Read on to see what it takes to date a fossil and what volcanic ash has to do with it. The most widely known form of radiometric dating is carbon dating.
This is what archaeologists use to determine the age of human-made artifacts. The half-life of carbon is only 5, years, so carbon dating is only effective on samples that are less than 50, years old. Dinosaur bones, on the other hand, are millions of years old - some fossils are billions of years old.
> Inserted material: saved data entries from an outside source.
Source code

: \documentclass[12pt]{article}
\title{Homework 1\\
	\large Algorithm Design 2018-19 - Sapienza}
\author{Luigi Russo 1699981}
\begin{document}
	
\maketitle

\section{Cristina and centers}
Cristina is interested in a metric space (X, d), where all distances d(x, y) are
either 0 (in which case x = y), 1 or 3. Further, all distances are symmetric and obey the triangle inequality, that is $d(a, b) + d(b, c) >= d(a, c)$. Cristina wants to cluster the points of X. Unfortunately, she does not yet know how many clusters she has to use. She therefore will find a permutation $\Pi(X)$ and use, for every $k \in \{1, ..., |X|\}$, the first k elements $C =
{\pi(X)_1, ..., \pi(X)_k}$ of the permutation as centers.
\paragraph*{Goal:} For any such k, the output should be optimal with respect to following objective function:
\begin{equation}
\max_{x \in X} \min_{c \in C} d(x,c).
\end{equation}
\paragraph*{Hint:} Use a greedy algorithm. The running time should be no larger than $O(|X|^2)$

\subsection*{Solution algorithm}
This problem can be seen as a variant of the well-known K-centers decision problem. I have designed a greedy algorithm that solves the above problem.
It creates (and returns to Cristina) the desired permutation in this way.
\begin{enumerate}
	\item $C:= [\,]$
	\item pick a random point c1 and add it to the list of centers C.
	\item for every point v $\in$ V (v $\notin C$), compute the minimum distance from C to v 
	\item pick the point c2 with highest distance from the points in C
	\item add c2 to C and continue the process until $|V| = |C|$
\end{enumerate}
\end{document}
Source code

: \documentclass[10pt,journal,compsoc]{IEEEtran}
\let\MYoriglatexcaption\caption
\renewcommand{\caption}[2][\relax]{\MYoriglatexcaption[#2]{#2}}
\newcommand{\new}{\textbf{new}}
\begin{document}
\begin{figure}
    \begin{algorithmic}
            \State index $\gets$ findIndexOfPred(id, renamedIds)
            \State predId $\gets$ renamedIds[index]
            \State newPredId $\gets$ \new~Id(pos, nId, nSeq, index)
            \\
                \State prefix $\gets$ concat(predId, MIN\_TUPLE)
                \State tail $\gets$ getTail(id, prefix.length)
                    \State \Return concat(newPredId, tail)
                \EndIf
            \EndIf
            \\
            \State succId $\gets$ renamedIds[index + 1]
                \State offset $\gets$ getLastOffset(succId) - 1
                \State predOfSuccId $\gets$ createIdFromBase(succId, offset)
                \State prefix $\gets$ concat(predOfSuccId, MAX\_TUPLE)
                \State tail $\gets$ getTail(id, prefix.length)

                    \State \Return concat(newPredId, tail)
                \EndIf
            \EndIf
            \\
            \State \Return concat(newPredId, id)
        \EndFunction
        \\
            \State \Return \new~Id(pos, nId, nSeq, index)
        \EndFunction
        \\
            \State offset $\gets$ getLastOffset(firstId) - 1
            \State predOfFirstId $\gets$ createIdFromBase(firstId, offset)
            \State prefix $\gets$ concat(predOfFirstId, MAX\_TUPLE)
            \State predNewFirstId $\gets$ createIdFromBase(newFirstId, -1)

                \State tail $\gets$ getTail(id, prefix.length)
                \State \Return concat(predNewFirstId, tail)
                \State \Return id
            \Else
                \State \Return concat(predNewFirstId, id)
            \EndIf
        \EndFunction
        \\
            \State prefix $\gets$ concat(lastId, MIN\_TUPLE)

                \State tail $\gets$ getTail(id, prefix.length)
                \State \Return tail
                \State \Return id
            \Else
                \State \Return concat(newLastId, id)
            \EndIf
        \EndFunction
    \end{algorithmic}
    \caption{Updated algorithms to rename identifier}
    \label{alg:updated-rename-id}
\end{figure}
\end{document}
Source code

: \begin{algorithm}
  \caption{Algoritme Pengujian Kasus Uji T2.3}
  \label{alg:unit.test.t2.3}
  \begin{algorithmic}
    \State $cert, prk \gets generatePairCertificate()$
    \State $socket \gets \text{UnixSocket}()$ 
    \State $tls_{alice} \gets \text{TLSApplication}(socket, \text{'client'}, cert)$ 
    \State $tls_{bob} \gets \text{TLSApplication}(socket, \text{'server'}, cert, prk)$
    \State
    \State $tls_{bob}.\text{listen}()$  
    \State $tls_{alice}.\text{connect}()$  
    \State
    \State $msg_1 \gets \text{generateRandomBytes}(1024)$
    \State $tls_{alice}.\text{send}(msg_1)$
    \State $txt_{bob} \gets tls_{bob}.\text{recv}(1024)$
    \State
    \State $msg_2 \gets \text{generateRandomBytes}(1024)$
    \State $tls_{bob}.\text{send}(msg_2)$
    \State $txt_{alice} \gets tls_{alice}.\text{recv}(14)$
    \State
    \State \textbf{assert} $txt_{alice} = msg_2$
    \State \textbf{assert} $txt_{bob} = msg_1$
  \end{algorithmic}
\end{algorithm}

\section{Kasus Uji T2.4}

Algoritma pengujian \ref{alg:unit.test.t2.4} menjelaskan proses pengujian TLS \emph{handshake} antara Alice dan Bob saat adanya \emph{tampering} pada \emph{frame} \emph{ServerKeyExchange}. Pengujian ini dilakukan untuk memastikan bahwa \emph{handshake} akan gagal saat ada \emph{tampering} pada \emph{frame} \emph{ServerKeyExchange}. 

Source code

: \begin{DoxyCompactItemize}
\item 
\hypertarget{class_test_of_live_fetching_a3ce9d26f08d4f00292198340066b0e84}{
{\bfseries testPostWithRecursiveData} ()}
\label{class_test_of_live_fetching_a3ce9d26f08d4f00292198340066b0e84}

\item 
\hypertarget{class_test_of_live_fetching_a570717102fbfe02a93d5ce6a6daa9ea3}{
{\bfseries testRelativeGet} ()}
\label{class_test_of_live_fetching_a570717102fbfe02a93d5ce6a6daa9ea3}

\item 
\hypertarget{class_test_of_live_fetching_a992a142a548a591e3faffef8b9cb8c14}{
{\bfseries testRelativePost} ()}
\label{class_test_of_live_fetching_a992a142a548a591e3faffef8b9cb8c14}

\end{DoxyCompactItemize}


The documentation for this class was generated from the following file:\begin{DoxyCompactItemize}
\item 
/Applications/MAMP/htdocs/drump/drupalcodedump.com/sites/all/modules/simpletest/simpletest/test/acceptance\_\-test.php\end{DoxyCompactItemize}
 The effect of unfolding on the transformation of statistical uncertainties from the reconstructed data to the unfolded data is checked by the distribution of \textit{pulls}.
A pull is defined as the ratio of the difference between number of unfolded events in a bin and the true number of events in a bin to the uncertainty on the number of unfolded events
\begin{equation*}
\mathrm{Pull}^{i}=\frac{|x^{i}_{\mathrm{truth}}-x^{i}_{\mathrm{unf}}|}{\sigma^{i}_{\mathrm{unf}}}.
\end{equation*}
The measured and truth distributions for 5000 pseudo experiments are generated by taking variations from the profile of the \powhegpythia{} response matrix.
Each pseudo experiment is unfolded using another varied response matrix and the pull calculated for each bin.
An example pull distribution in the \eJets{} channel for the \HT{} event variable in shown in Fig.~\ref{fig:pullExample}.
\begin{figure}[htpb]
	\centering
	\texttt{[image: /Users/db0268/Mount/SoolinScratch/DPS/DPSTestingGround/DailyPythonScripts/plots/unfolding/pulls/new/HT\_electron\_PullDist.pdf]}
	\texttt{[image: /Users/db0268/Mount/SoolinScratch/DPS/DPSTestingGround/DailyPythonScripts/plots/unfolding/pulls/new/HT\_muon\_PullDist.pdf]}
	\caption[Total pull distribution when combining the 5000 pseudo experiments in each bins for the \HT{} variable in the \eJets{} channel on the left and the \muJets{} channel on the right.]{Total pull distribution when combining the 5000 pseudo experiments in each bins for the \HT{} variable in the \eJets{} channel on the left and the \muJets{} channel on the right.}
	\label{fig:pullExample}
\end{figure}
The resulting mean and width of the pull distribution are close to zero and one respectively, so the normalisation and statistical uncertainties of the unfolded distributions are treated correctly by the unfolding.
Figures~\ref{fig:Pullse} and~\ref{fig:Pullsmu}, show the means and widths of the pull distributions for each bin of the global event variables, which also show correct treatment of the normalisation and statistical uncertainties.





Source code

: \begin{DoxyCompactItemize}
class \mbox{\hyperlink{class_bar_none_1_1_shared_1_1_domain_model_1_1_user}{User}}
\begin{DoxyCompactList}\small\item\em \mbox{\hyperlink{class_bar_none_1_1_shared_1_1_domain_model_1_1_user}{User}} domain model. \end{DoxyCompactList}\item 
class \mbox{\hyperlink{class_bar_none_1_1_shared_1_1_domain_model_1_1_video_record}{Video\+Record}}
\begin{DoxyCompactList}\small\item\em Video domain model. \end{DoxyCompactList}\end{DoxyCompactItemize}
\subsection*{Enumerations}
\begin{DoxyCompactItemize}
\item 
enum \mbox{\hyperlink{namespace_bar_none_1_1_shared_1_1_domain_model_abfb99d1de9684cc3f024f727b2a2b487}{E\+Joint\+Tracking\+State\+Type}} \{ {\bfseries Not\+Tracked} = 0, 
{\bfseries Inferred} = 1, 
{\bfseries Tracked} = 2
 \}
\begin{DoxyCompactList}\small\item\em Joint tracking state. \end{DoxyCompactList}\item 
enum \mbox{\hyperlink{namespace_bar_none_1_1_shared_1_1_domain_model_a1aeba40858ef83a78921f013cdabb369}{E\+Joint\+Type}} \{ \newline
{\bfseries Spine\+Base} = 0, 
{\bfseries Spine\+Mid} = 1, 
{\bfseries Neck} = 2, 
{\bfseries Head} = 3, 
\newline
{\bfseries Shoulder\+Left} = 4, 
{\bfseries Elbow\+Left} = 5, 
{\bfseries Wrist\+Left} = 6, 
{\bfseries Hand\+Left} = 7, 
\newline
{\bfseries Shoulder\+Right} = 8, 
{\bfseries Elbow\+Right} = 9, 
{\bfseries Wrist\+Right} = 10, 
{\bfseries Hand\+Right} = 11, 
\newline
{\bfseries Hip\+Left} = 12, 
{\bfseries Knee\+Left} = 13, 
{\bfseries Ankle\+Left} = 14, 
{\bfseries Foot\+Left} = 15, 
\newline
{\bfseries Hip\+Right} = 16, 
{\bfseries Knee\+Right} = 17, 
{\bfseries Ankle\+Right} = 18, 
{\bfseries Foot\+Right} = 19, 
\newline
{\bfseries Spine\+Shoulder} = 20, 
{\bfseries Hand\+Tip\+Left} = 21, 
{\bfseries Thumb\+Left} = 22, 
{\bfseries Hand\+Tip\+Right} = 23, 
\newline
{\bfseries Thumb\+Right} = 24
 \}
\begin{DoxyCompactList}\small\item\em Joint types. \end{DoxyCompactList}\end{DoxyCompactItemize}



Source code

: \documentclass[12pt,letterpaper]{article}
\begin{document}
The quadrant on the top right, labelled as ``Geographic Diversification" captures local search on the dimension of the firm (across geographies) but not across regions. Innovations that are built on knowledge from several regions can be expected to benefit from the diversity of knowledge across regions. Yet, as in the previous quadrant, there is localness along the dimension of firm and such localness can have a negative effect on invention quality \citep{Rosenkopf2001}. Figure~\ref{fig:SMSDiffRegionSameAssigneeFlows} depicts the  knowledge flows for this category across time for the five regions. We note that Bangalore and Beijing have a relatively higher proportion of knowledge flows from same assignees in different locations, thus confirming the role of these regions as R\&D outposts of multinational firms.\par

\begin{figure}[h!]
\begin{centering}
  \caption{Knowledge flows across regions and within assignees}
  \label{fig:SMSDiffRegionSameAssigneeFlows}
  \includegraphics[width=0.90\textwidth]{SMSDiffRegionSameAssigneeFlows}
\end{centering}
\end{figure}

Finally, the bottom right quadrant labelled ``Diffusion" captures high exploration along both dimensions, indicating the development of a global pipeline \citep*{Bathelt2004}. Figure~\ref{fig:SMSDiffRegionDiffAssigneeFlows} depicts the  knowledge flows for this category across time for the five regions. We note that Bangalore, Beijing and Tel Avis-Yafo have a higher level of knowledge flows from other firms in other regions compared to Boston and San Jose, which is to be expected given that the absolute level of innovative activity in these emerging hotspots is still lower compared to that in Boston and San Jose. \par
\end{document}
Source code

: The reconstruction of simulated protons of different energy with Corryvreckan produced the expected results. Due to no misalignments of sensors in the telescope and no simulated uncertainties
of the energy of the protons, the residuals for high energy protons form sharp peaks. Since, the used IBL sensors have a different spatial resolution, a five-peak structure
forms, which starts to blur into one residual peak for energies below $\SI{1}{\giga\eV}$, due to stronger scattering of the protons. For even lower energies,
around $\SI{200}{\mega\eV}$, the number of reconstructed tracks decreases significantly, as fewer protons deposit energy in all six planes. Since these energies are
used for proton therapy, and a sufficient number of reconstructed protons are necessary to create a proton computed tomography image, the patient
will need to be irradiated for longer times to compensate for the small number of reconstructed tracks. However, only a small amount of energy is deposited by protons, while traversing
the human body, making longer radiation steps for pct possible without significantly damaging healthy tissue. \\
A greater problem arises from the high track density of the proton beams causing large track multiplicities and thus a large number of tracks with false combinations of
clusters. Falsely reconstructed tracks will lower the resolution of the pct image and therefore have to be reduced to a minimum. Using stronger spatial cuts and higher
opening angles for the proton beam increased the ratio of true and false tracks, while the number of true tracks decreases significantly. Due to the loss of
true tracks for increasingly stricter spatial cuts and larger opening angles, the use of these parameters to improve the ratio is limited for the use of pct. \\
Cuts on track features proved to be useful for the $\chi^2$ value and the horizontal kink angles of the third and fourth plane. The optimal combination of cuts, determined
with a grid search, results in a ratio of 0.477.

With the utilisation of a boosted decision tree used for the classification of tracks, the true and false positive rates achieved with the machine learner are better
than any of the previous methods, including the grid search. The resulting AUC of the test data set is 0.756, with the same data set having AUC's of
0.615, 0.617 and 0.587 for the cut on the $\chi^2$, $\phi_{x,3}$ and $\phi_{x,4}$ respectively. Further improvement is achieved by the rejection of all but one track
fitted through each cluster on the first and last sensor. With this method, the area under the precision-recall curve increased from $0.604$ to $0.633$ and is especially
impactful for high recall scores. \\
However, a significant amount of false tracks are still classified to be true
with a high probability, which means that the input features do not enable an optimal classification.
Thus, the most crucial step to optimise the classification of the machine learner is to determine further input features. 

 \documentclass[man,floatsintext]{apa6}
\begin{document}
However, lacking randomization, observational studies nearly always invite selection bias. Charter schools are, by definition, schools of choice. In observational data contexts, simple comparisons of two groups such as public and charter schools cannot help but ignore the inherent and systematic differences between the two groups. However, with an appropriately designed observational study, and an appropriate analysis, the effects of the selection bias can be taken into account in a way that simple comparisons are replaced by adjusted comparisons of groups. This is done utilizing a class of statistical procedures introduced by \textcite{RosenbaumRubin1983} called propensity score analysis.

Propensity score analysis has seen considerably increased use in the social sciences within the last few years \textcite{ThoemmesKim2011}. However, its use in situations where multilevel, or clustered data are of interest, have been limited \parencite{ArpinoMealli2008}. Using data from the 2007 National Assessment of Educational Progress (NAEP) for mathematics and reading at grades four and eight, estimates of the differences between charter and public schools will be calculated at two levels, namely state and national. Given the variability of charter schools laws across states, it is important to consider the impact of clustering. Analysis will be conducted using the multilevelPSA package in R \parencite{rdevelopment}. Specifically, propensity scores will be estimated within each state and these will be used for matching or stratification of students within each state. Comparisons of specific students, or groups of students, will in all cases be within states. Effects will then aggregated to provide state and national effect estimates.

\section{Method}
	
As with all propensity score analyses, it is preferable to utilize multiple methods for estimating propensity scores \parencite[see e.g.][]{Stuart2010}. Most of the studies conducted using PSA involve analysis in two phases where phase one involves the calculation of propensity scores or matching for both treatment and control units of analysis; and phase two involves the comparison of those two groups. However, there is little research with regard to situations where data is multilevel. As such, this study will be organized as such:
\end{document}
Radiometric dating. Geologists use radiometric dating to estimate how long ago rocks formed, and to infer the ages of fossils contained within those rocks. Radioactive elements decay The universe is full of naturally occurring radioactive elements. Radioactive atoms are inherently unstable; over time, radioactive "parent atoms" decay into. Radiometric Dating. Radiometric dating involves exploiting the radioactive decay of unstable atoms naturally present in the structure of bones and rocks. These unstable atoms (radioactive isotopes) have a known 'half-life', which is the amount of time it takes for half of the isotopes in a given sample to undergo decay. Third, many dating methods that don't involve radioisotopes-such as helium diffusion, erosion, magnetic field decay, and original tissue fossils-conflict with radioisotope ages by showing much younger apparent ages. These observations give us confidence that radiometric dating is .
To determine the ages of these specimens, scientists need an isotope with a very long half-life. The extreme temperatures of the magma would just destroy the bones.
Carbon, Radiometric Dating and Index Fossils Carbon dating is used to determine the age of biological artifacts up to 50, years old. This technique is widely used on recent artifacts, but educators and students alike should note that this technique will not work on older fossils (like those of the dinosaurs alleged to be millions of years old). Absolute dating is used to determine a precise age of a fossil by using radiometric dating to measure the decay of isotopes, either within the fossil or more often the rocks associated with it. Relative Dating The majority of the time fossils are dated using relative dating techniques. Using relative dating the fossil is compared to something. The most widely known form of radiometric dating is carbon dating. This is what archaeologists use to determine the age of human-made artifacts. But carbon dating won't work on dinosaur bones. The half-life of carbon is only 5, years, so carbon dating is only effective on samples that are less than 50, years old.